[Saved data entries]
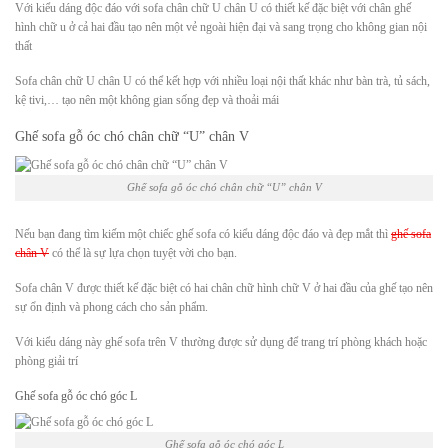
Với kiểu dáng độc đáo với sofa chân chữ U chân U có thiết kế đặc biệt với chân ghế
hình chữ u ở cả hai đầu tạo nên một vẻ ngoài hiện đại và sang trọng cho không gian nội
thất
Sofa chân chữ U chân U có thể kết hợp với nhiều loại nội thất khác như bàn trà, tủ sách,
kệ tivi,… tạo nên một không gian sống đẹp và thoải mái
Ghế sofa gỗ óc chó chân chữ “U” chân V
Ghế sofa gỗ óc chó chân chữ “U” chân V
Nếu bạn đang tìm kiếm một chiếc ghế sofa có kiểu dáng độc đáo và đẹp mắt thì
ghế sofa
chân V
có thể là sự lựa chọn tuyệt vời cho bạn.
Sofa chân V được thiết kế đặc biệt có hai chân chữ hình chữ V ở hai đầu của ghế tạo nên
sự ổn định và phong cách cho sản phẩm.
Với kiểu dáng này ghế sofa trên V thường được sử dụng để trang trí phòng khách hoặc
phòng giải trí
Ghế sofa gỗ óc chó góc L
Ghế sofa gỗ óc chó góc L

Your instructions:
Could you reproduce the lines above word for word, leaving out the pictures?

Result:
Với kiểu dáng độc đáo với sofa chân chữ U chân U có thiết kế đặc biệt với chân ghế
hình chữ u ở cả hai đầu tạo nên một vẻ ngoài hiện đại và sang trọng cho không gian nội
thất
Sofa chân chữ U chân U có thể kết hợp với nhiều loại nội thất khác như bàn trà, tủ sách,
kệ tivi,… tạo nên một không gian sống đẹp và thoải mái
Ghế sofa gỗ óc chó chân chữ “U” chân V
Ghế sofa gỗ óc chó chân chữ “U” chân V
Nếu bạn đang tìm kiếm một chiếc ghế sofa có kiểu dáng độc đáo và đẹp mắt thì
ghế sofa
chân V
có thể là sự lựa chọn tuyệt vời cho bạn.
Sofa chân V được thiết kế đặc biệt có hai chân chữ hình chữ V ở hai đầu của ghế tạo nên
sự ổn định và phong cách cho sản phẩm.
Với kiểu dáng này ghế sofa trên V thường được sử dụng để trang trí phòng khách hoặc
phòng giải trí
Ghế sofa gỗ óc chó góc L
Ghế sofa gỗ óc chó góc L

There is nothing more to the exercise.